Z moich sześciu małych lawendek, z ubiegłego roku, przeżyły cztery.A te nowe są piękne i były niedrogie :)
"For decoration not consumption" says the label hihihi
A ten napis na doniczce mnie ubawił ... a były w niej takie małe gożdziki :)This "hare" bird bath had been through a lot (even a car crash on its way from the Netherlands) and still made it in one piece . Now it is missing its ear !!!! I have asked my almighty Lordship what had happened and he dared to say that it must had been the naughty birds I feed ...after some more of my interrogation he admitted that he tried to wash it with a karcher!! Men !!!!
Przywiozłam sobie od Marty poidełko dla ptaków, przeżyło wiele, i co ...patrze a zając nie ma ucha.... pytam się Wszechwiedzącego co się stało , i usłyszałąm, że to pewnie te ptaszyska co je dokarmiam to przy piciu obtrąciły !!!
Po dociekliwym przesłuchaniu przyznał się, że myjką ciśnieniową chciał wyczyścić !!!

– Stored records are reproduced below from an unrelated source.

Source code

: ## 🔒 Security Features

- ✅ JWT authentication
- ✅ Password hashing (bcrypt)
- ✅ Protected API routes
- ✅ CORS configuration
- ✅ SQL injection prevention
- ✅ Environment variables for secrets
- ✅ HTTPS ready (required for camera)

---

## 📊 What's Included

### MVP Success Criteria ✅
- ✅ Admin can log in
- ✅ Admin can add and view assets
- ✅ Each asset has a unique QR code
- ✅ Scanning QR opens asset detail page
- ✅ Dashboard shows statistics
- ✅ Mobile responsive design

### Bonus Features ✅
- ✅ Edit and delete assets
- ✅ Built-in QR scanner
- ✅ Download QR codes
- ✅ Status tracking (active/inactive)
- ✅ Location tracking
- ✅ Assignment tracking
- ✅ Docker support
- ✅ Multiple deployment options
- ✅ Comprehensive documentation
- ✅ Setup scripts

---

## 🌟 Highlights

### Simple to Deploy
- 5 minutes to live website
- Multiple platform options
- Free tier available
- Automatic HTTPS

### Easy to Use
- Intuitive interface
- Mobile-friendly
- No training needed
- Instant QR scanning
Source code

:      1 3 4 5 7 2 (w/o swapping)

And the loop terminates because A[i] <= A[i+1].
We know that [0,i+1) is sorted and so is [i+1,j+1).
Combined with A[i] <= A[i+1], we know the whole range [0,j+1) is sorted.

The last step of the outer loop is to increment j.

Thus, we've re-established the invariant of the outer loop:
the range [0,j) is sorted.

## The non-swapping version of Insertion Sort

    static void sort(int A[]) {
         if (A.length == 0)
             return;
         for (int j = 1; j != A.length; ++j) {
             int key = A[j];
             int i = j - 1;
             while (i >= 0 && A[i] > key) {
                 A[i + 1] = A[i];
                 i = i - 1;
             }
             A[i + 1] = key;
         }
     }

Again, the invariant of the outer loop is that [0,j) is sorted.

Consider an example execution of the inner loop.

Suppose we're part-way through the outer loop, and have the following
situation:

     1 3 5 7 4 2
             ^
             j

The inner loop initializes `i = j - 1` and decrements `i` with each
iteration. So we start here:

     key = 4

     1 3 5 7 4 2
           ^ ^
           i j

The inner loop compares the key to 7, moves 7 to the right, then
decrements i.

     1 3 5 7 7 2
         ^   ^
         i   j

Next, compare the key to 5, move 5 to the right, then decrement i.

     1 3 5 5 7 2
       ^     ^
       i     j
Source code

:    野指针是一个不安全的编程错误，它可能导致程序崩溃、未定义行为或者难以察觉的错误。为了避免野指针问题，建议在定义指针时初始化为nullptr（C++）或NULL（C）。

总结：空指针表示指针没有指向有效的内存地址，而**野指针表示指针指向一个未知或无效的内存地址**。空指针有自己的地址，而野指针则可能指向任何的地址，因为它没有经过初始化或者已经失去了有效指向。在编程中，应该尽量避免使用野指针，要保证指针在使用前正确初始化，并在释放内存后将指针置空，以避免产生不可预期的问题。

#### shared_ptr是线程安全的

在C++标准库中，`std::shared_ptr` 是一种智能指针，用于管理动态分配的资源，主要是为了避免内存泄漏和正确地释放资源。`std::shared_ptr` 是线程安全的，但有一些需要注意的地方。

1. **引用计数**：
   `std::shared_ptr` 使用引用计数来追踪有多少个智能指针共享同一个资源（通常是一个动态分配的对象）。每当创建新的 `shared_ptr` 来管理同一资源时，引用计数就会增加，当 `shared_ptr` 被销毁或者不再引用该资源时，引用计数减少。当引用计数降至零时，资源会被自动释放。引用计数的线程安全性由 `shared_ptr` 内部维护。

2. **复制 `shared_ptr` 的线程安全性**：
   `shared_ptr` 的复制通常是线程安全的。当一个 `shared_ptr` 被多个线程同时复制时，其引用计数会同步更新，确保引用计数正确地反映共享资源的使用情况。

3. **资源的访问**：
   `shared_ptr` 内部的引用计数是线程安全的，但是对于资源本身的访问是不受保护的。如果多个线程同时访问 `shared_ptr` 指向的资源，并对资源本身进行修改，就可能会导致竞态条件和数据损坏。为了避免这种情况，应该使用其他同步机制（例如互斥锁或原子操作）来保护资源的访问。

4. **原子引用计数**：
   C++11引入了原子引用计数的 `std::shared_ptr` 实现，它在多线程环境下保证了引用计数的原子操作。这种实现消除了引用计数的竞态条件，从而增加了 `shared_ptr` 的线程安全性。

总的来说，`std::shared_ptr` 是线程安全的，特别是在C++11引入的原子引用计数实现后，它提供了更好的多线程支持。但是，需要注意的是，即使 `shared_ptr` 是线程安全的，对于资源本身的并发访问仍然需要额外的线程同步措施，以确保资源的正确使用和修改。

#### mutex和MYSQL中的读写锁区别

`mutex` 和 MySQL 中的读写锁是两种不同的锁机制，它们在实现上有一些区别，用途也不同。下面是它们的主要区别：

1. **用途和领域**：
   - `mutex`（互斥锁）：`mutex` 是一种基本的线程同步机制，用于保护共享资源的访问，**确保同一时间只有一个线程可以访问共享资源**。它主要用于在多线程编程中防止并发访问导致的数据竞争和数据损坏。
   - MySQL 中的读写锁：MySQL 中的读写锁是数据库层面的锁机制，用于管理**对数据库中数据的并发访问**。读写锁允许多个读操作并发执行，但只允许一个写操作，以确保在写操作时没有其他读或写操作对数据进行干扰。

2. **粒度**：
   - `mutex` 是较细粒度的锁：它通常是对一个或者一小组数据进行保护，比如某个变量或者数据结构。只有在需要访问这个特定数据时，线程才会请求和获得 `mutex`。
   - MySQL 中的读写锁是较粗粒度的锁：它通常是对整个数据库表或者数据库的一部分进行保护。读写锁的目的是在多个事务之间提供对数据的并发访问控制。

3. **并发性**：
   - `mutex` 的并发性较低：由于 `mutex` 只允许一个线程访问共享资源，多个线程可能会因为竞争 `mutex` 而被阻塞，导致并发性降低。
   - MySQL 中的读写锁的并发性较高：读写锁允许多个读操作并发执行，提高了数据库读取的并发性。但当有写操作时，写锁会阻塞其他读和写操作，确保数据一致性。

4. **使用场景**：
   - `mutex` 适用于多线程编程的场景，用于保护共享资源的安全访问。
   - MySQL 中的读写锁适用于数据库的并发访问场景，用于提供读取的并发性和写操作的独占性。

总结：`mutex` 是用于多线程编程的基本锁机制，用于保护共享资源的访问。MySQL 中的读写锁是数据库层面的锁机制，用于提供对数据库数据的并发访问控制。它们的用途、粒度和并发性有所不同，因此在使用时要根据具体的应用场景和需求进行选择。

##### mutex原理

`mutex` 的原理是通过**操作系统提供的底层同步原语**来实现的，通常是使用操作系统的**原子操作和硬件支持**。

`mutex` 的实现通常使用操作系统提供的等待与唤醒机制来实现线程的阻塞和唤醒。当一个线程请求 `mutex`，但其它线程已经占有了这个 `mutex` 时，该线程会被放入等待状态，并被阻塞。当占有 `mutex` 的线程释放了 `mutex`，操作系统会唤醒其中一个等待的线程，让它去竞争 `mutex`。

I tak jeszcze w ramach nudzenia się :) bażanty tak "zawojowały" Jacka, że stawia nastęne woliery.
Aguś jak się spotkamy to nie wiem co Ci zrobię ... chyba małe duszonko :)))
My hubby is still so much into his pheasants that decided to build even more aviaries!!! Aga, Im still thinking of a punishment for you :)
Yesterday we enjoyed the Museum Night in our hometown Bydgoszcz- what a fantastic event it was :)
Wczoraj była w Bydgoszczy " Bydgoska Noc Muzeów" ... super impreza !!!
Nigdy bym pewnie do tych miejsc sama z siebie nie zajrzała :(
A tak dowiedziałam się, że mamy Europejskie Centrum Pieniądza ( Marta coś dla Rodericka,) zaglądnelismy do Galerii Sztuki Nowoczesnej.
"Oblecieliśmy" też nasze Spichrze ... zobaczyliśmy na fotografiach... jaka była Bydgoszcz przed wojnną - była przepiękna.
Wiele wartościowych dla miasta budowli uległo zniszczeniu. Nie ma po nich śladu ....jedynie właśnie pozostały na zdjęciach.
Zdjęć nie robiłam bo musiałabym z lampą a to było zabronione.
W Bydgoszczy było nakręconych kilka odcinków serialu "Czterej pancerni i pies":))))
Jacek powiedział, że jak będę niegrzeczna to da ogłoszenie .... wymienię żonę na junaka z koszem : (na zdjęciu E-mka
A to zdjęcie powyżej (zrobiłam) bo musiałam je mieć ... podobnym wozem jeżdził mój dziadek Franek.
Podobnym bo ten jest z 1915.
I had to take a photo of this wagon as my grandpa Franek used to have a similar one. This particular one comes from 1915.
And a small flower bunch that I collected while taking my-morning-coffee-walk in the garden.
Kwiatki dla Wszystkich, którzy dotarli do końca :)Martuś bukiecik "powstał" podczas dzisiejszego porannego, z kawką, obchodu ogrodu :))) Pamiętasz !!!
Obiecane zdjecia - stary hamak Tibidabo (Marty fretka)
My daughter crocheted a hammock for her ferret Tibidabo.This is his old one.
I nowy :) Zrobiony z resztek welny, maly misz masz :)
And a new one made with all the spare yarn bits.